To run the algorithm, initially assign every node a score of 1. Repeatedly compare the two lowest-scoring eligible nodes; after each comparison, mark the loser "ineligible", and add the loser's score to the winner's (the loser's score is unaltered). Set the loser's "fellow loser" property to the winner's "last-beat", and the winner's "last-beat" property to the loser. Iterate this until only one eligible node remains. Output that node, and make eligible all nodes the winner beat (using the winner's "last-beat" and the chain of "fellow-loser" properties). Then continue the algorithm on the remaining nodes.
The number of comparisons with 1,000,000 items was slightly lower than that of a stock library implementation of Quicksort; I'm not sure how the algorithm would compare against a more modern version of QuickSort. Bookkeeping costs are significant, but if comparisons are sufficiently expensive the savings could possibly be worth it. One interesting feature of this algorithm is that it will only perform comparisons relevant to determining the next node to be output; I know of no other algorithm with that feature.
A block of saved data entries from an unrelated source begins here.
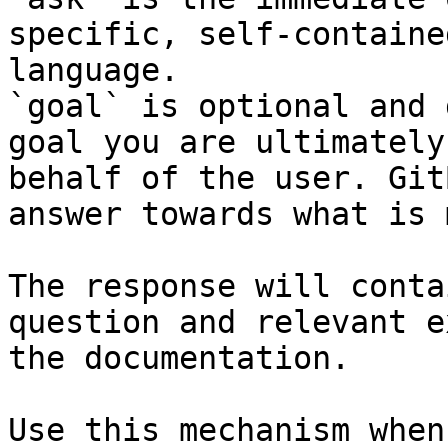
specific, self-containe
language.

`goal` is optional and 
goal you are ultimately
behalf of the user. Git
answer towards what is 
The response will conta
question and relevant e
the documentation.

Use this mechanism when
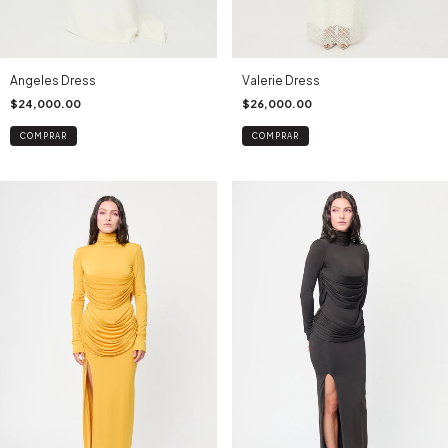
Angeles Dress
Valerie Dress
$24,000.00
$26,000.00
COMPRAR
COMPRAR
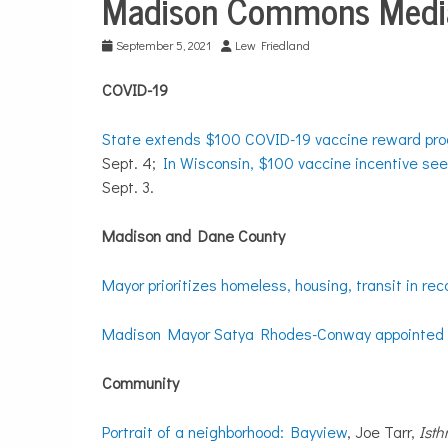
Madison Commons Media
Media
Digests
September 5, 2021
Lew Friedland
COVID-19
State extends $100 COVID-19 vaccine reward pro
Sept. 4;
In Wisconsin, $100 vaccine incentive se
Sept. 3.
Madison and Dane County
Mayor prioritizes homeless, housing, transit in rec
Madison Mayor Satya Rhodes-Conway appointed t
Community
Portrait of a neighborhood: Bayview
, Joe Tarr,
Ist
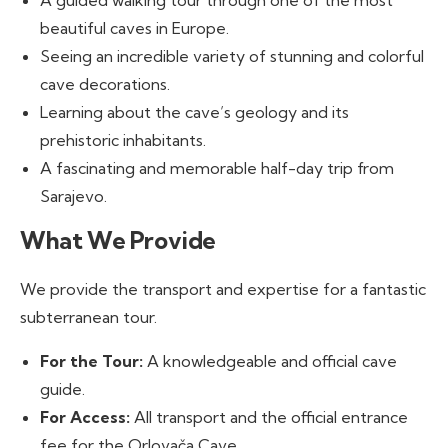
A guided walking tour through one of the most
beautiful caves in Europe.
Seeing an incredible variety of stunning and colorful
cave decorations.
Learning about the cave’s geology and its
prehistoric inhabitants.
A fascinating and memorable half-day trip from
Sarajevo.
What We Provide
We provide the transport and expertise for a fantastic
subterranean tour.
For the Tour:
A knowledgeable and official cave
guide.
For Access:
All transport and the official entrance
fee for the Orlovača Cave.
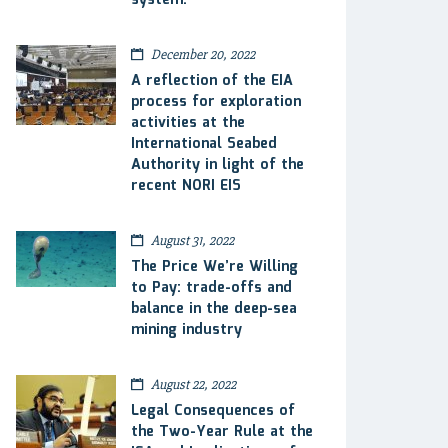
system.
December 20, 2022
A reflection of the EIA
process for exploration
activities at the
International Seabed
Authority in light of the
recent NORI EIS
August 31, 2022
The Price We’re Willing
to Pay: trade-offs and
balance in the deep-sea
mining industry
August 22, 2022
Legal Consequences of
the Two-Year Rule at the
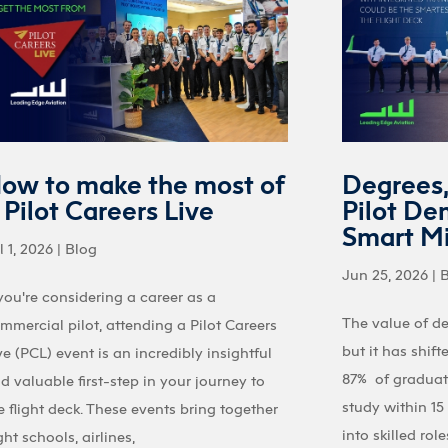
ow to make the most of
Degrees
 Pilot Careers Live
Pilot De
Smart M
l 1, 2026
|
Blog
Jun 25, 2026
|
 you're considering a career as a
The value of d
mmercial pilot, attending a Pilot Careers
but it has shif
ve (PCL) event is an incredibly insightful
87% of graduate
d valuable first-step in your journey to
study within 1
e flight deck. These events bring together
into skilled ro
ight schools, airlines,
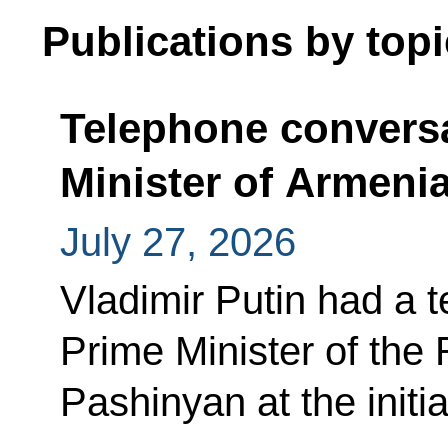
Publications by topi
Telephone conversa
Minister of Armeni
July 27, 2026
Vladimir Putin had a 
Prime Minister of the
Pashinyan at the initi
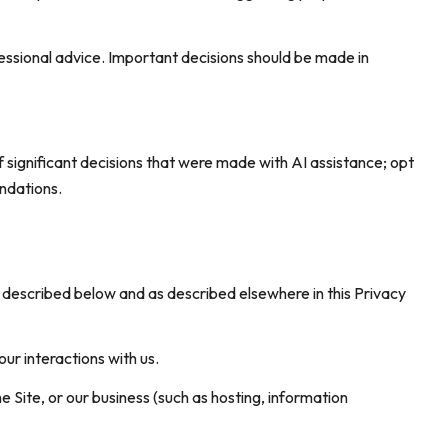
sional advice. Important decisions should be made in
 significant decisions that were made with AI assistance; opt
ndations.
s described below and as described elsewhere in this Privacy
our interactions with us.
e Site, or our business (such as hosting, information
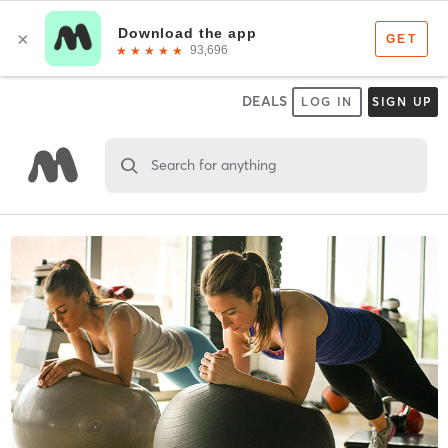
DEALS
LOG IN
SIGN UP
Search for anything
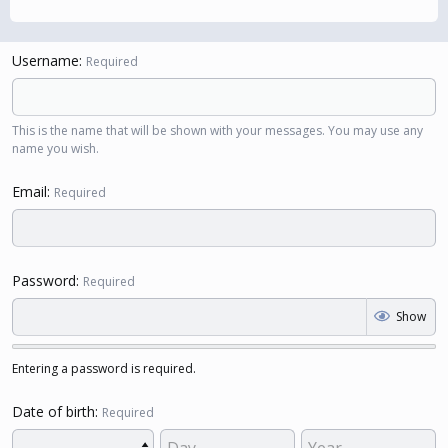
Username
Required
This is the name that will be shown with your messages. You may use any
name you wish.
Email
Required
Password
Required
Show
Entering a password is required.
Date of birth
Required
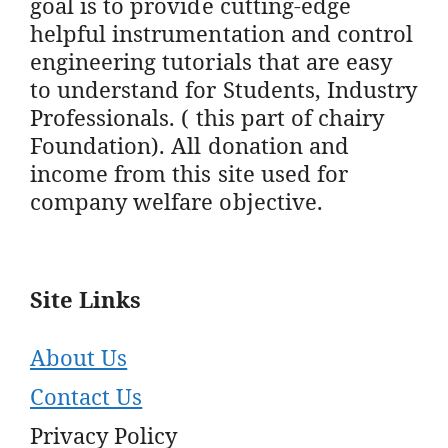
goal is to provide cutting-edge
helpful instrumentation and control
engineering tutorials that are easy
to understand for Students, Industry
Professionals. ( this part of chairy
Foundation). All donation and
income from this site used for
company welfare objective.
Site Links
About Us
Contact Us
Privacy Policy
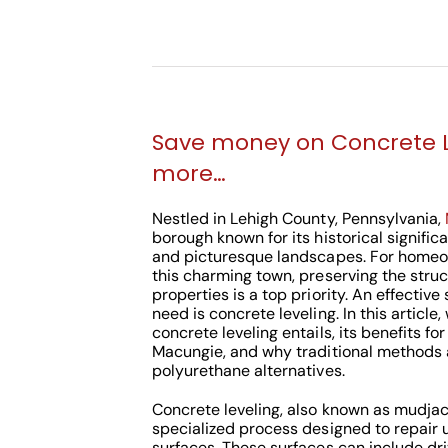
Save money on Concrete 
more…
Nestled in Lehigh County, Pennsylvania,
borough known for its historical signific
and picturesque landscapes. For homeo
this charming town, preserving the struct
properties is a top priority. An effective
need is concrete leveling. In this article
concrete leveling entails, its benefits fo
Macungie, and why traditional methods a
polyurethane alternatives.
Concrete leveling, also known as mudjack
specialized process designed to repair
surfaces. These surfaces can include dri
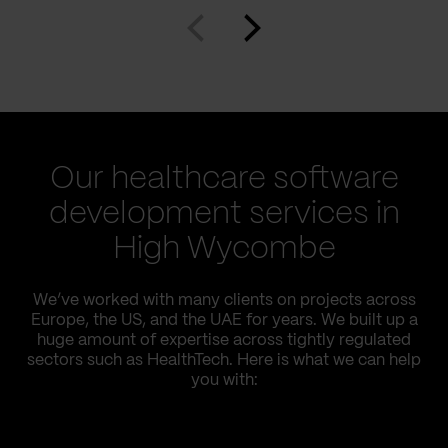
Our healthcare software
development services in
High Wycombe
We’ve worked with many clients on projects across
Europe, the US, and the UAE for years. We built up a
huge amount of expertise across tightly regulated
sectors such as HealthTech. Here is what we can help
you with:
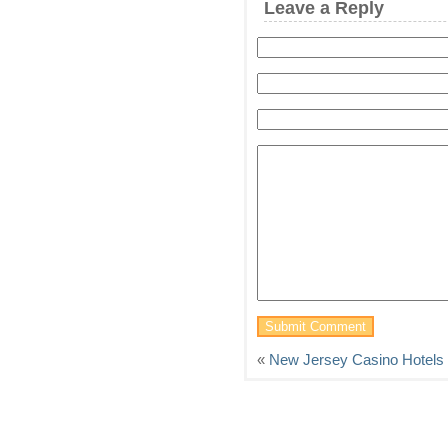
Leave a Reply
«
New Jersey Casino Hotels 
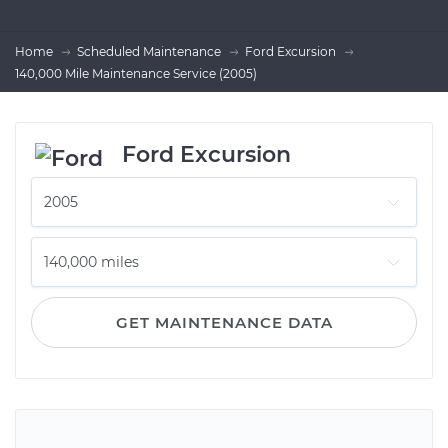
Home
Scheduled Maintenance
Ford Excursion
140,000 Mile Maintenance Service (2005)
Ford Excursion
GET MAINTENANCE DATA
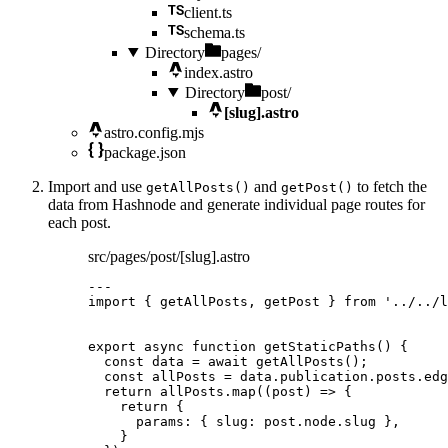
client.ts
schema.ts
Directory
pages/
index.astro
Directory
post/
[slug].astro
astro.config.mjs
package.json
Import and use
and
to fetch the
getAllPosts()
getPost()
data from Hashnode and generate individual page routes for
each post.
src/pages/post/[slug].astro
---
import
 { getAllPosts, getPost } 
from
'
../../l
export
async
function
getStaticPaths
()
 {
const 
data
 = await 
getAllPosts
();
const 
allPosts
 = 
data
.
publication
.
posts
.
edg
return
 allPosts
.
map
(
(
post
)
=>
 {
return
 {
params: { slug: post
.
node
.
slug
 }
,
}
I don't think you're likely to get a better answer than the Wikipedia page on sorting.
Summary:
For arbitrary comparisons (where you can't use something like radix sorting) the best you can achieve is O(n log n)
Various algorithms achieve this - see the "comparison of algorithms" section.
The commonly used QuickSort is O(n log n) in a typical case, but O(n^2) in the worst case; there are often ways to avoid this, but if you're really worried about the cost of comparisons, I'd go with something like MergeSort or a HeapSort. It partly depends on your existing data structures.
If humans are doing the comparisons, are they also doing the sorting? Do you have a fixed data structure you need to use, or could you effectively create a copy using a balanced binary tree insertion sort? What are the storage requirements?
Here is a comparison of algorithms. The two better candidates are Quick Sort and Merge Sort. Quick Sort is in general better, but has a worse worst case performance.
Merge sort is definately the way to go here as you can use a Map/Reduce type algorithm to have several humans doing the comparisons in parallel.
Quicksort is essentially a single threaded sort algorithm.
You could also tweak the merge sort algorithm so that instead of comparing two objects you present your human with a list of say five items and ask him or her to rank them.
Another possibility would be to use a ranking system as used by the famous "Hot or Not" web site. This requires many many more comparisons, but, the comparisons can happen in any sequence and in parallel, this would work faster than a classic sort provided you have enough huminoids at your disposal.
The questions raises more questions really.
Are we talking a single human performing the comparisons? It's a very different challenge if you are talking a group of humans trying to arrange objects in order.
What about the questions of trust and error? Not everyone can be trusted or to get everything right - certain sorts would go catastrophically wrong if at any given point you provided the wrong answer to a single comparison.
What about subjectivity? "Rank these pictures in order of cuteness". Once you get to this point, it could get really complex. As someone else mentions, something like "hot or not" is the simplest conceptually, but isn't very efficient. At it's most complex, I'd say that google is a way of sorting objects into an order, where the search engine is inferring the comparisons made by humans.
The best one would be the merge sort
The minimum run time is n*log(n) [Base 2]
The way it is implemented is
If the list is of length 0 or 1, then it is already sorted.
Otherwise:
Divide the unsorted list into two sublists of about half the size.
Sort each sublist recursively by re-applying merge sort.
Merge the two sublists back into one sorted list.